Subject: Update on Draft Standards for RWA Ledger Management: ICRC-122, ICRC-123, ICRC-124 (April 2025)

Developers
1

Hi IC Community,

This post provides an update on the ongoing work on new standards for privileged ledger management, crucial for Real-World Asset (RWA) ledgers, stablecoins, and other compliant token systems on the Internet Computer.

As introduced previously, the Token Standards Working Group is developing:

  • ICRC-122: Privileged Minting and Burning
  • ICRC-123: Freezing and Unfreezing Accounts/Principals
  • ICRC-124: Pausing, Unpausing, and Deactivating Ledgers

Current Status (As of late April 2025):

These standards remain active drafts under development. The primary work and latest proposed specifications can be found in the open Pull Requests on the dfinity/ICRC GitHub repository (links below). Community feedback and refinement are ongoing within the working group.

Reminder: Our Approach (Block Formats, Not APIs)

Our core strategy, consistent with ICRC-3, is to standardize the block formats generated by these privileged actions, rather than prescribing specific API methods.

  • Benefits: This ensures transparency, monitorability, and interoperability. External tools (wallets, indexers, dashboards, etc.) can reliably parse and understand the history of privileged actions across different ledgers by consuming the standardized block log.
  • Minimal & Extensible: The standards define the strictly necessary information about the action and its target (e.g., the account being frozen, the amount minted). Crucially, the block format remains extensible, allowing implementers to include additional, custom data within these blocks if their specific use case requires it.
  • API Flexibility: Ledger implementers choose how to expose these functions via APIs (e.g., freeze_account vs. batch_freeze_accounts), as long as the resulting block adheres to the standard format.

Important Note on Initiator: Please be aware that the current drafts for the base standard block formats focus on what action occurred and to whom/what, but do not currently mandate recording the specific privileged principal who initiated the action within the standardized fields. Implementers needing this level of auditability directly in the block data could add an initiator field as part of the extensible/custom data within the block.

Examples of Block Information (Conceptual - Base Standard)

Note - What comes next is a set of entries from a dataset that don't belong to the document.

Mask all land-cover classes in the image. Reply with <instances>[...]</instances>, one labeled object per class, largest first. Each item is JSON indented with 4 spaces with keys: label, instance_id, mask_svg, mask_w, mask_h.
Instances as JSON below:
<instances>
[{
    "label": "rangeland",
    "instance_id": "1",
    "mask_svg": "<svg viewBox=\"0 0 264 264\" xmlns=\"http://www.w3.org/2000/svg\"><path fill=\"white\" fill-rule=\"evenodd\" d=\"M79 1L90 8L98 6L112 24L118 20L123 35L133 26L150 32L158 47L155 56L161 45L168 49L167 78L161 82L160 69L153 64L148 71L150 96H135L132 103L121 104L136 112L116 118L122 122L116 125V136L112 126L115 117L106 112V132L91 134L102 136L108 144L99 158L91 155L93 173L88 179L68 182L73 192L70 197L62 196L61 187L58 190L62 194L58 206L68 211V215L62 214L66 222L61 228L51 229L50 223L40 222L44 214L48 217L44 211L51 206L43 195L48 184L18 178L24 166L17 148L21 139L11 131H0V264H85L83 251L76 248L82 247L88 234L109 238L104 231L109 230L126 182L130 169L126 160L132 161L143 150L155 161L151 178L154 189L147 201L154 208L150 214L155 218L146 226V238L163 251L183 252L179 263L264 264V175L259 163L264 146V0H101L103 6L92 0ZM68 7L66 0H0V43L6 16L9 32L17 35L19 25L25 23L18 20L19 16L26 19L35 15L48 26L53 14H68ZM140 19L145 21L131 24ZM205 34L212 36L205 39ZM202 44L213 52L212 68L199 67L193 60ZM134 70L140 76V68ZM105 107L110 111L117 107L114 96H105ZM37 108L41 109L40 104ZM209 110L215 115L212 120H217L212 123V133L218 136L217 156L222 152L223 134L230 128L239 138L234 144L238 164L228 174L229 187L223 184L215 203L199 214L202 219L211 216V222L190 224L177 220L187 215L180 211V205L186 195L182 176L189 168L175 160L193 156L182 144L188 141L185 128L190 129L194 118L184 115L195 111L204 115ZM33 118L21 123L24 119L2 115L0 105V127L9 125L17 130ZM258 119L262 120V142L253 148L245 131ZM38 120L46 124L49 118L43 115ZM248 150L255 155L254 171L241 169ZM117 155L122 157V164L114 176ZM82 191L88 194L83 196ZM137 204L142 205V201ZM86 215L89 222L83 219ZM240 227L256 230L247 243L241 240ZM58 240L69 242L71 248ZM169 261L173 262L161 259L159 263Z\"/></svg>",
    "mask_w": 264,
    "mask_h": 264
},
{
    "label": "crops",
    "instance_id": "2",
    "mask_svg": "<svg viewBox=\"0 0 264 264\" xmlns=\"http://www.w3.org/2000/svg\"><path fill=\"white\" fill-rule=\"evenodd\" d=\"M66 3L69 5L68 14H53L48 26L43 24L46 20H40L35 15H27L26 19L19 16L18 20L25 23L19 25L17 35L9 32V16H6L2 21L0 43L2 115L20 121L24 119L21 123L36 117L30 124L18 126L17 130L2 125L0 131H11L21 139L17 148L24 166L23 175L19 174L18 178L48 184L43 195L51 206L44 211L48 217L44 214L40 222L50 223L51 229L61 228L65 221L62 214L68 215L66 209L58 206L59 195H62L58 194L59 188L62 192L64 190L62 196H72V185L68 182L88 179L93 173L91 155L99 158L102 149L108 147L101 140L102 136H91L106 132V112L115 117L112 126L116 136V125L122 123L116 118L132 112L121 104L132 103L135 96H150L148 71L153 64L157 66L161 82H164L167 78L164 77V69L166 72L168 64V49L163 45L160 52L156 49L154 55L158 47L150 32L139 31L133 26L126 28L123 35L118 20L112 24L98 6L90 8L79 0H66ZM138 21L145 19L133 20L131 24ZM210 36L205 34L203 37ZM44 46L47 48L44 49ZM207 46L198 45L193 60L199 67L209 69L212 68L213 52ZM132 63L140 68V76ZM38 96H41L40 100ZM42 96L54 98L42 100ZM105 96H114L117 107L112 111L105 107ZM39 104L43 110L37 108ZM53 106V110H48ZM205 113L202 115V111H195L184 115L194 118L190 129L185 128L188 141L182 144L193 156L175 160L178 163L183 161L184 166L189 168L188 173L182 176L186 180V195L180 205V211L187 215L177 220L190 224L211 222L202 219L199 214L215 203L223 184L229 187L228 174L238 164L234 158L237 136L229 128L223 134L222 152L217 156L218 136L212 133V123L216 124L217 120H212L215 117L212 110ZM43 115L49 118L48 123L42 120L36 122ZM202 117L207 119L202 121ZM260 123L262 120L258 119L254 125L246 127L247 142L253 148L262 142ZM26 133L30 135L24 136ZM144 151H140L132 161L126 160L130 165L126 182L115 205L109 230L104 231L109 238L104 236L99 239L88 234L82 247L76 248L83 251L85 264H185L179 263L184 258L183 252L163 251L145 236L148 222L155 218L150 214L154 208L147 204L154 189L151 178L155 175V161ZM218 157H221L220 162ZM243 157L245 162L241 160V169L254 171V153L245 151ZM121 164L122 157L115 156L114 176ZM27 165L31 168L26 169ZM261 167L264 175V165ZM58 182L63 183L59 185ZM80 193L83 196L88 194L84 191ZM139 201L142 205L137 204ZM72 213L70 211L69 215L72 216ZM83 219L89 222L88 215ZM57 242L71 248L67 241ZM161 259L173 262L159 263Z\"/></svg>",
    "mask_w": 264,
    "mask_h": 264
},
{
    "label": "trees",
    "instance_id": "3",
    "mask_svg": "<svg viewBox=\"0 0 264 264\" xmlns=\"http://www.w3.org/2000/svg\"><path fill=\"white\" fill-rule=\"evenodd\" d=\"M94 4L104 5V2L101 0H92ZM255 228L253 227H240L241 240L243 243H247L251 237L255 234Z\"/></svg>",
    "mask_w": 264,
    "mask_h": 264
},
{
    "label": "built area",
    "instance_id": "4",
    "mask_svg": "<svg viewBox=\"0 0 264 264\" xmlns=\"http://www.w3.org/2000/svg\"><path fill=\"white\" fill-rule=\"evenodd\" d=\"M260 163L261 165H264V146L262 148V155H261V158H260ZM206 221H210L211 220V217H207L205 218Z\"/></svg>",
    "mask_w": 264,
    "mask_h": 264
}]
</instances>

The draft standards define block structures to capture information like:

  • ICRC-122 Mint/Burn Block: Would likely include fields indicating the target account (to/from), the amount minted/burned, a timestamp (ts), and potentially the standard optional transaction memo (opt blob) if the action mirrors ICRC-1 patterns.
  • ICRC-123 Freeze/Unfreeze Block: Would identify the target account (or principal) being frozen/unfrozen, a timestamp, and potentially an optional reason field (opt text) to explain the action.
  • ICRC-124 Pause/Unpause/Deactivate Block: Would record the change in ledger status (e.g., to paused), a timestamp, and potentially an optional reason field (opt text) explaining the state change.

(Refer to the specific PRs for the exact field definitions in the current drafts).

View the Latest Drafts & Participate:

The most up-to-date versions of these draft standards are available in their respective Pull Requests. We encourage review and feedback directly on GitHub or via the working group channels:

Relevant DFINITY Forum discussions:

We invite continued participation from developers, especially those working with wallets, indexers, DeFi, and RWA solutions, as these standards progress towards finalization.

5 Likes
2

Do we have a specific reason that initiator/caller is not included? Maybe an example of when that information would NOT be important or even essential. It seems like a win for opaqueness.

Worst case it could be set to the canister id to indicate that there is some smart contract initiated action.

3

Given that this information will likely strongly differ between implementations e.g. it could be any of the below or a combination:

  • Another canister
  • Another web2 server that makes the call with a fixed key pair (possibly cycled every few days)
  • Automated process triggered by some threshold within the canister itself

Thus, the authorizer could be a person, organization, automated process or anything else.

For example, some RWA ledgers might record names and emails similar to git instead of a principal since the caller principal is coming from internal web2 infrastructure that might change at any moment without prior notice, making this principal information basically not traceable to any given person or organization.

There’s the following clause within the standard that indicates that even though, the standard does not specify how the authorizer is defined, it should still be specified one way or another (implementation specific).

Any suggestions or ideas on how this can be improved are welcome.

Important Note on Transaction Recoverability: The tx field defined below is intentionally minimal, containing only the data strictly necessary to update account balances, total supply, and provide a basic reason according to the block’s semantics. For full auditability and transparency, ledger implementations compliant with ICRC-122 MUST ensure that the complete details of the original transaction invocation can be recovered independently. This includes, but is not limited to, the principal that invoked the ledger operation (the authorizer/caller), the specific ledger method called (e.g., icrc122_burn), and the full arguments passed to that method. Mechanisms for recovering this data (e.g., via archive queries or specific lookup methods) are implementation-dependent but necessary for compliance. The tx field itself is not designed to hold this exhaustive information.